- A deputada Ana Carolina Serra acusou o líder do governo na Alesp, Gilmaci Santos, de violência política de gênero após ele retirar o presidente da Sabesp, Carlos Augusto Piani, de uma comissão na Assembleia.
- A ação ocorreu durante audiência da Comissão de Assuntos Metropolitanos, na qual Piani seria ouvido sobre falhas no abastecimento de água de São Paulo.
- A sessão ainda não começou por falta de quórum, e Serra disse ter sido constrangida e desrespeitada pelo retorno do líder do governo.
- O PSDB paulista repudiou a conduta de Gilmaci, afirmando que houve desrespeito ao debate democrático e caracterização de violência política de gênero.
- O Republicanos alegou que a retirada foi decisão estritamente técnica, orientada pelo regimento interno, e negou qualquer uso político do episódio.
Na Assembleia Legislativa de São Paulo, o presidente da Sabesp, Carlos Augusto Piani, foi retirado de uma comissão durante uma audiência marcada para discutir falhas no abastecimento.
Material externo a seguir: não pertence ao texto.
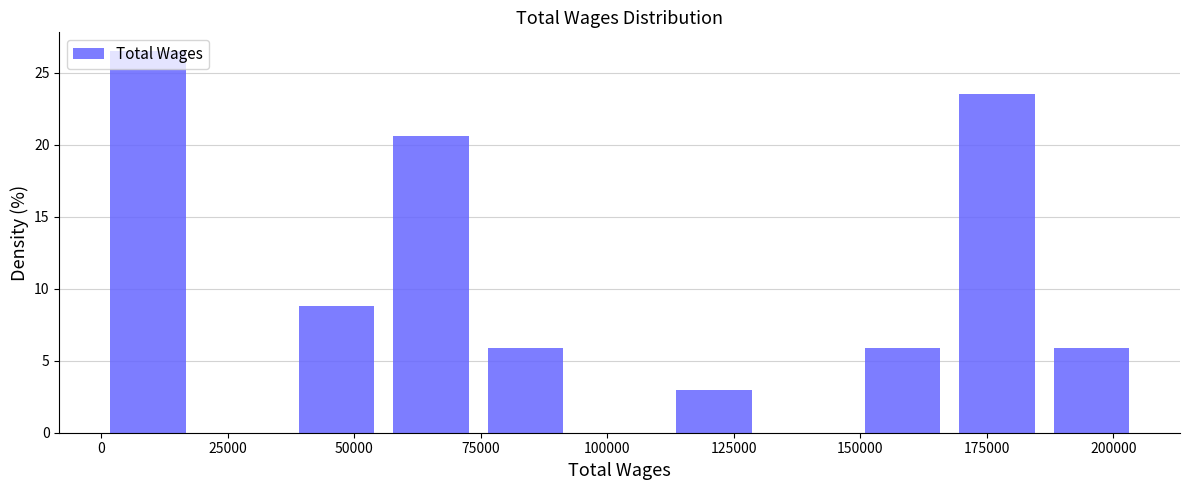

Around what value on the x-axis is the tallest bar? Give the approximate position of its centre, as read against the axis.

10000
A ação ocorreu na quarta-feira, 3, em meio a controvérsia entre governo e oposição.
O líder do governo de Tarcísio de Freitas na Alesp, Gilmaci Santos (Republicanos), retirou o executivo da sessão, em meio a bate-boca com a deputada Ana Carolina Serra (PSDB), presidente da Comissão de Assuntos Metropolitanos. A discussão ainda não tinha início por falta de quórum.
Serra afirmou ter se sentido constrangida e desrespeitada pela retirada, o que gerou reação de colegas e cobranças sobre o protocolo da audiência. A Sabesp foi convocada para esclarecer falhas no serviço de água à população paulista.
Em nota, o governo sustenta que a retirada foi uma medida técnica, baseada no regimento interno da Assembleia, e afirma que a audiência não deveria ocorrer sem a devida formalização. O episódio é visto por aliados como uso inadequado da maioria.
A Executiva Estadual do PSDB repudiou a conduta, dizendo que houve desrespeito à parlamentar e à função. Já o Republicanos reiterou que a decisão visou manter a ordem regimental, sem qualquer relação com violência política de gênero.
Ao Painel, o líder do governo sustenta que apenas opositores estavam presentes e que a reunião não ocorreu conforme o previsto, sem transmissão nem notas taquigráficas. A fala gerou alerta sobre conduta em debates públicos.
A disputa ocorre em meio a críticas sobre falhas na gestão da Sabesp e ao debate sobre governança de entregas de água no estado, com impactos para a população. O Senado estadual não anunciou novas sessões sobre o tema.